Data records:
▼

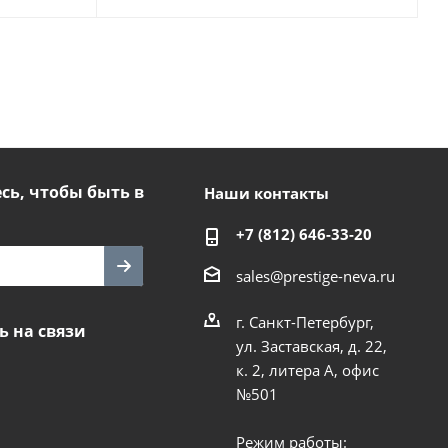
ь, чтобы быть в
Наши контакты
+7 (812) 646-33-20
sales@prestige-neva.ru
г. Санкт-Петербург,
ь на связи
ул. Заставская, д. 22,
к. 2, литера А, офис
№501
Режим работы:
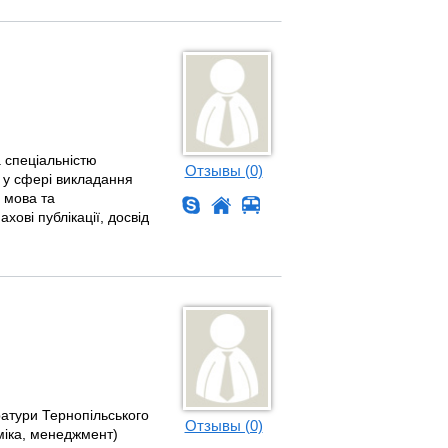
а спеціальністю
Отзывы (0)
и у сфері викладання
 мова та
ові публікації, досвід
тратури Тернопільського
Отзывы (0)
міка, менеджмент)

▲

[To-do item] Extract every line of text from the listing above verbatim, leaving out the pictures.

[Solution below]
ь, чтобы быть в
Наши контакты
+7 (812) 646-33-20
sales@prestige-neva.ru
г. Санкт-Петербург,
ь на связи
ул. Заставская, д. 22,
к. 2, литера А, офис
№501
Режим работы:
а спеціальністю
Отзывы (0)
и у сфері викладання
 мова та
ові публікації, досвід
тратури Тернопільського
Отзывы (0)
міка, менеджмент)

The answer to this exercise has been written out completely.